Seriously, of all instruments, things like vocals are one of the most
heartbreaking to work on and learn. Born male and want to sound like a female
singer? You’ll never be able to do that. Same applies for women who wish they
had male singing voices. It simply isn’t possible (with the rare exception, I
guess).

Or maybe you just don’t like your voices timbre. You can take lessons for
years and learn to sing on pitch, and you can alter your vocal tone, but you
can’t control every aspect that gives your voice it’s unique sound.
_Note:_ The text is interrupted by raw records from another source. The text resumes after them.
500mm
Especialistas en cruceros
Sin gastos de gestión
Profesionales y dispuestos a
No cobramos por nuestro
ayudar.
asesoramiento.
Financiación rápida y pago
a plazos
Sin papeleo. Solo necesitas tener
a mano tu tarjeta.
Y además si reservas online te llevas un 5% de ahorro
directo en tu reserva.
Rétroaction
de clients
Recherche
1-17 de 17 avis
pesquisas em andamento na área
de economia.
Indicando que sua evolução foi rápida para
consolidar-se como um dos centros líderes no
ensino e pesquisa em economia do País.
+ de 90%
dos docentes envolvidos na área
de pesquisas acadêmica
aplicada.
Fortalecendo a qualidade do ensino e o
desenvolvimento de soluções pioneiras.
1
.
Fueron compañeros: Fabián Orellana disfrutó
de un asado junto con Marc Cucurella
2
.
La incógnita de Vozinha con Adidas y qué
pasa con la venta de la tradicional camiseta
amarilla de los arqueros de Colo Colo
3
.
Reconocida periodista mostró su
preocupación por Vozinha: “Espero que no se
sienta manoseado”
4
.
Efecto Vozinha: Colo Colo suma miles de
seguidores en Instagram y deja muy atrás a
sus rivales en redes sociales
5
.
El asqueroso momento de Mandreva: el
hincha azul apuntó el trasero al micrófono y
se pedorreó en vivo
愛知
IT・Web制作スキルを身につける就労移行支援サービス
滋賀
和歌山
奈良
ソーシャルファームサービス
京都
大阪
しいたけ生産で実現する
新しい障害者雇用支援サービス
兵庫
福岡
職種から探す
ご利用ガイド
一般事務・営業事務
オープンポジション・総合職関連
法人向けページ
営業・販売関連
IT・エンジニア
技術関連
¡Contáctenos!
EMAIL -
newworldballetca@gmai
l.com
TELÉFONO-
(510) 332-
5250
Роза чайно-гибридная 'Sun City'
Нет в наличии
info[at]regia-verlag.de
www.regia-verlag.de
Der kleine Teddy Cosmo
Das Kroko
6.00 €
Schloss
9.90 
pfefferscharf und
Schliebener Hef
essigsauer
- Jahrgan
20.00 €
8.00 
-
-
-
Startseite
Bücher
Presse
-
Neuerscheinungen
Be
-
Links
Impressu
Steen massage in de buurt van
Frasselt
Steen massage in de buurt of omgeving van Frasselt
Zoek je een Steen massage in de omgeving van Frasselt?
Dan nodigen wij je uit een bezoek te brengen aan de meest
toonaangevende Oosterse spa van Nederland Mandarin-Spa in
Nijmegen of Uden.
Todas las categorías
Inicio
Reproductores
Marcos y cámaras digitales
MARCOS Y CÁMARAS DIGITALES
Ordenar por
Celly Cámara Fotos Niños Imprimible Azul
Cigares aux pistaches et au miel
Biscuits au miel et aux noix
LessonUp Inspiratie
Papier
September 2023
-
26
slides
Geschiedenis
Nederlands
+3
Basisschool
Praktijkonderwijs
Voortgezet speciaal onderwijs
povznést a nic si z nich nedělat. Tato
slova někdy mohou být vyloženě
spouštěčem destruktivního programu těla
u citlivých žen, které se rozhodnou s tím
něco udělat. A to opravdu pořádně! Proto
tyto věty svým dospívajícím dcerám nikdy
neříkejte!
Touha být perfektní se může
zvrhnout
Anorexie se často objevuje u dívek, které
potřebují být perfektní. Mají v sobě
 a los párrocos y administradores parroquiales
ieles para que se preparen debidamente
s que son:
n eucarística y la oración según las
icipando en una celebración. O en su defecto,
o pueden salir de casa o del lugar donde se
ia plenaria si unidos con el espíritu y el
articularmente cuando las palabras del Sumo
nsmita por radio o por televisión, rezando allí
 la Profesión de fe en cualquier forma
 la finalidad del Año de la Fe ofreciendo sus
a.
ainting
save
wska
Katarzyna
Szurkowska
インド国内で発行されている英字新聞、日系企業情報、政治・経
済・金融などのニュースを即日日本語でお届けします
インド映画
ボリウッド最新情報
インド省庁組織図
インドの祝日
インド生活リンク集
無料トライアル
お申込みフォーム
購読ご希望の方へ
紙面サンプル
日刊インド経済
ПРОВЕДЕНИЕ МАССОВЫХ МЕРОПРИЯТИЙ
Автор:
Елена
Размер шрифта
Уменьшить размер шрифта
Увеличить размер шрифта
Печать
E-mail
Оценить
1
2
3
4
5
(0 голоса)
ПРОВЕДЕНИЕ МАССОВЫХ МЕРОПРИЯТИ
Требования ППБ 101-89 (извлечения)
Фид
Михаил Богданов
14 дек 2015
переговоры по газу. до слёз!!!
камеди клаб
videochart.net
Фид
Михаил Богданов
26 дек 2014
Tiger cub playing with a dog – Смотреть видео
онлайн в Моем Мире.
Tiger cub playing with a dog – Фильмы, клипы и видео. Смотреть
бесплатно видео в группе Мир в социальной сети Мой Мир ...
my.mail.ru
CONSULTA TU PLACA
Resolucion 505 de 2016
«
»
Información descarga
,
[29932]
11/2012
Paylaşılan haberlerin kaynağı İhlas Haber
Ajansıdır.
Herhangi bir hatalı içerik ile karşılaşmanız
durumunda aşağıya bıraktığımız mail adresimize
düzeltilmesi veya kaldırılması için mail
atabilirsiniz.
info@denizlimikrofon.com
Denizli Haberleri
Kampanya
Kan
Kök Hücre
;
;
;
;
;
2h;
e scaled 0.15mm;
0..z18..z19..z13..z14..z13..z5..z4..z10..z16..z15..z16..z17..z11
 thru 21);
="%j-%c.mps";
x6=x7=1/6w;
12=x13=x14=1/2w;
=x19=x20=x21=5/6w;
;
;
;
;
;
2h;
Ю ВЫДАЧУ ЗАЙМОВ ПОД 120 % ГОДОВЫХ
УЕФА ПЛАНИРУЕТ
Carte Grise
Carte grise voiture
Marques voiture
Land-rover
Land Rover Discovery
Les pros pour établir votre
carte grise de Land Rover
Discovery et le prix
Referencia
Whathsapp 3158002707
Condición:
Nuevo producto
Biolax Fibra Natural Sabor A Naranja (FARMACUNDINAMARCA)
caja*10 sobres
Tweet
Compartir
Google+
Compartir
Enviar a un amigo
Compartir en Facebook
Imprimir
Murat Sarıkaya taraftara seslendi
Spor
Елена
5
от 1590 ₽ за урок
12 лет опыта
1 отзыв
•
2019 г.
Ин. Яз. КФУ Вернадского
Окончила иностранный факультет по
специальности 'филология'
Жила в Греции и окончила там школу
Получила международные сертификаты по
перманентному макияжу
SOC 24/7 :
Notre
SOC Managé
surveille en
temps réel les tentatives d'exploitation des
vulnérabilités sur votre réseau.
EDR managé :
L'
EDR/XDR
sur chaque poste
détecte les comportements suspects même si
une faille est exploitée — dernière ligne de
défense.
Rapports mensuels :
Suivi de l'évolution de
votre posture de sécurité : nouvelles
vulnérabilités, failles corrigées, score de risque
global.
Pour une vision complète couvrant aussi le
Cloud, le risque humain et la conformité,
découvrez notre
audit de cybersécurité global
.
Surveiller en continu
I guess sometimes you just have to be happy with what you have.

------
samstave
A fun thing to do with this would be to slurp the lyrics from one song - the
beats from another, some other stream from another and remix the “threads”
together into something new.

Basically a giant equalizer that allows you to dim or brighten each channel
from multiple sources.

------
smrtinsert
This project I've found to be very useful if you want access to something that
like what the article describes.
[http://isse.sourceforge.net](http://isse.sourceforge.net)

------
canada_dry
I'd like to try using this kinda thing to build an automated beat saber map.
The ability to orchestrate the beats very specifically would make for
excellent mappings.

Alas so many projects, too little time!

------
dharma1
Sounds pretty good but exhibits the same artifacts/phasing that I've heard
with other source separation. Good for forensics etc but I wouldn't use this
for music production

------
jtbayly
There was a similar demo (I think from Google) here on HN sometime last year
that was far more impressive. I can't seem to find it though. Anybody know
what it was?

------
exabrial
Are there any hearing aid manufacturers taking this approach? Quite
incredible.